2026-Jun: Institutional policy rejection broadens: Indiana University Kelley School explicitly banned all AI detection tools, labeling them "highly unreliable"; University of Sheffield formally rejected detection tools; and UC Berkeley, Vanderbilt, Johns Hopkins, Michigan State, and Northwestern have all disabled Turnitin AI detection. New peer-reviewed research redefines the problem: a Springer study (Atamhenwan 2026) testing Turnitin on 81 scripts finds detection fails at 5-10% AI use and paraphrasing tools (RyneAI, QuillBot) bypass detection entirely; arXiv benchmarking confirms major detectors fail on realistic hybrid submissions; Stanford-linked synthesis documents 94% non-detection of fully AI-generated exam answers in one study and a 280K+ assignment analysis showing accuracy near guessing on short coursework.
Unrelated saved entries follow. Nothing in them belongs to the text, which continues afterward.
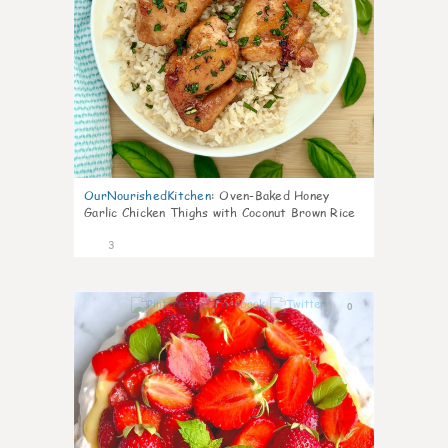
OurNourishedKitchen
:
Oven-Baked Honey
Garlic Chicken Thighs with Coconut Brown Rice
3
0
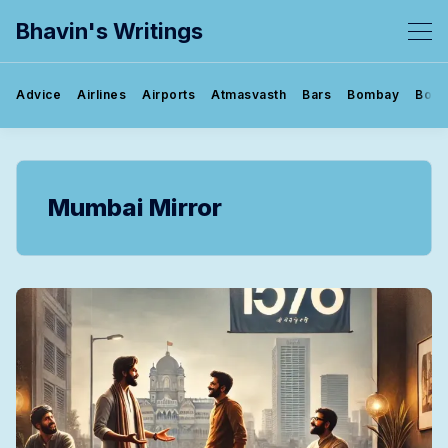
Bhavin's Writings
Advice
Airlines
Airports
Atmasvasth
Bars
Bombay
Book
Mumbai Mirror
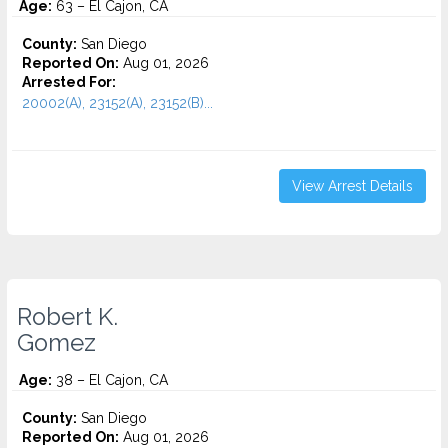
Age:
63 – El Cajon, CA
County:
San Diego
Reported On:
Aug 01, 2026
Arrested For:
20002(A), 23152(A), 23152(B)...
View Arrest Details
Robert K.
Gomez
Age:
38 – El Cajon, CA
County:
San Diego
Reported On:
Aug 01, 2026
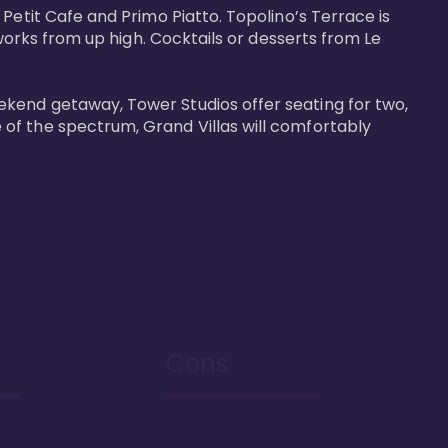
Petit Cafe and Primo Piatto. Topolino’s Terrace is 
works from up high. Cocktails or desserts from Le 
ekend getaway, Tower Studios offer seating for two, 
of the spectrum, Grand Villas will comfortably 
Cons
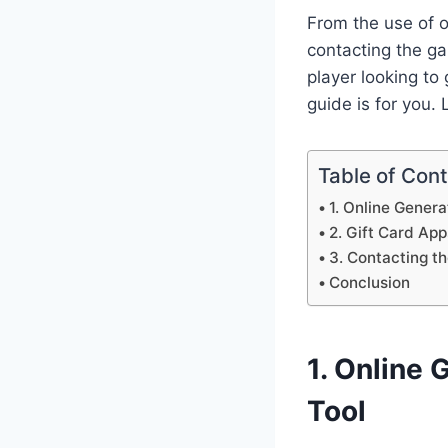
From the use of o
contacting the g
player looking to
guide is for you. L
Table of Con
1. Online Gener
2. Gift Card App
3. Contacting t
Conclusion
1. Online 
Tool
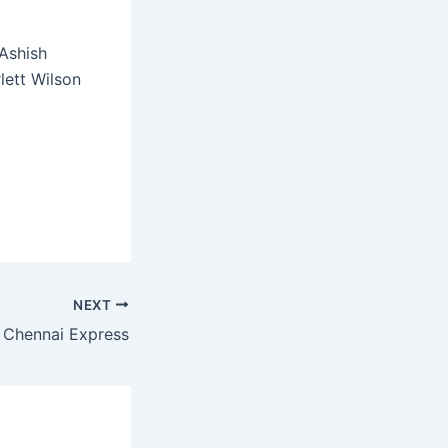
Ashish
lett Wilson
NEXT
Chennai Express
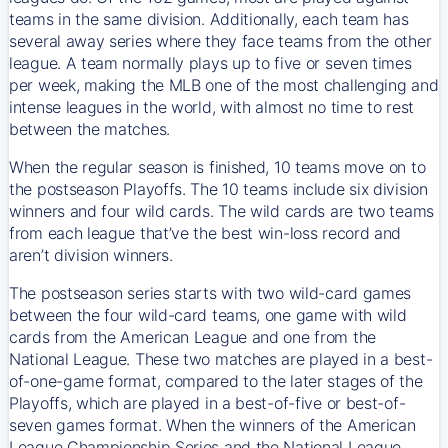
teams in the same division. Additionally, each team has
several away series where they face teams from the other
league. A team normally plays up to five or seven times
per week, making the MLB one of the most challenging and
intense leagues in the world, with almost no time to rest
between the matches.
When the regular season is finished, 10 teams move on to
the postseason Playoffs. The 10 teams include six division
winners and four wild cards. The wild cards are two teams
from each league that’ve the best win-loss record and
aren’t division winners.
The postseason series starts with two wild-card games
between the four wild-card teams, one game with wild
cards from the American League and one from the
National League. These two matches are played in a best-
of-one-game format, compared to the later stages of the
Playoffs, which are played in a best-of-five or best-of-
seven games format. When the winners of the American
League Championship Series and the National League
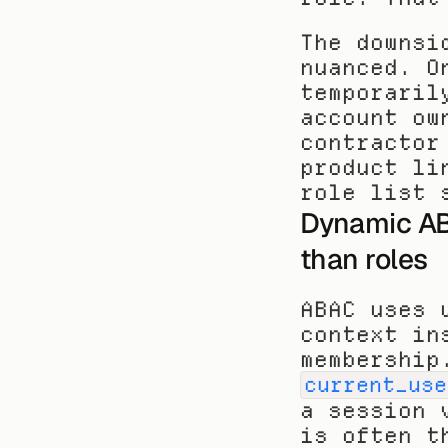
The downsi
nuanced. O
temporaril
account ow
contractor
product li
role list 
Dynamic AB
than roles
ABAC uses 
context in
current_use
a session 
is often t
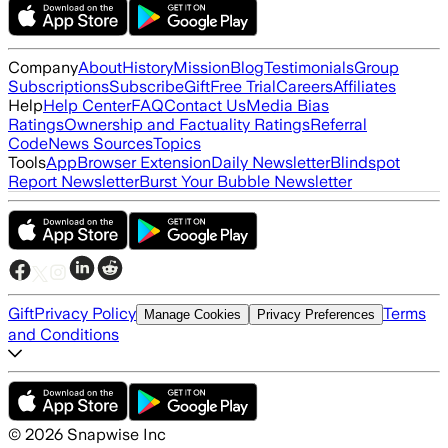
Company
About
History
Mission
Blog
Testimonials
Group
Subscriptions
Subscribe
Gift
Free Trial
Careers
Affiliates
Help
Help Center
FAQ
Contact Us
Media Bias
Ratings
Ownership and Factuality Ratings
Referral
Code
News Sources
Topics
Tools
App
Browser Extension
Daily Newsletter
Blindspot
Report Newsletter
Burst Your Bubble Newsletter
Gift
Privacy Policy
Terms
Manage Cookies
Privacy Preferences
and Conditions
©
2026
Snapwise Inc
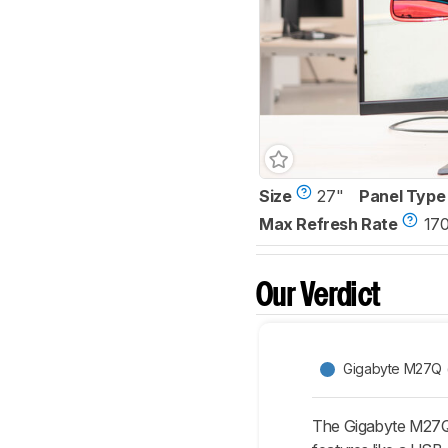
Size
27"
Panel Type
Max Refresh Rate
17
Our Verdict
Gigabyte M27Q (r
The Gigabyte M27Q 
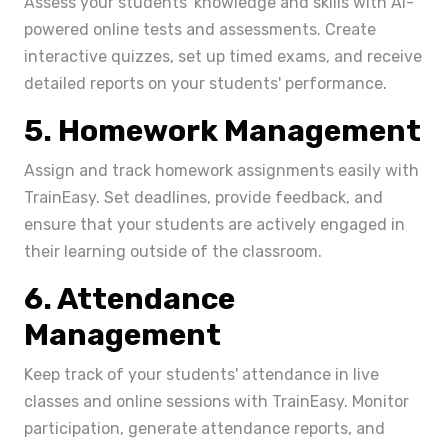
Assess your students' knowledge and skills with Ai-
powered online tests and assessments. Create
interactive quizzes, set up timed exams, and receive
detailed reports on your students' performance.
5. Homework Management
Assign and track homework assignments easily with
TrainEasy. Set deadlines, provide feedback, and
ensure that your students are actively engaged in
their learning outside of the classroom.
6. Attendance
Management
Keep track of your students' attendance in live
classes and online sessions with TrainEasy. Monitor
participation, generate attendance reports, and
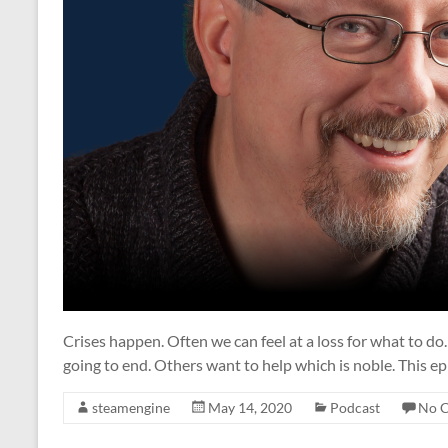
Crises happen. Often we can feel at a loss for what to d
going to end. Others want to help which is noble. This ep
steamengine
May 14, 2020
Podcast
No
False positive data for non-native speakers hardens: comprehensive analysis documents 61% false positive rates for non-native English speakers (versus 1.6-12% for native speakers), and the Authors Guild's independent audit of five detectors on pre-2023 human articles found extreme variance (Pangram 0% vs. ZeroGPT 18-76%). India's UGC has moved in the opposite direction — revised norms treat unacknowledged AI use as plagiarism in PhD submissions and deploy DrillBit, Turnitin, and iThenticate across all national PhD programs, illustrating the divergence between institutional rejection in Anglophone research universities and regulatory enforcement expansion elsewhere.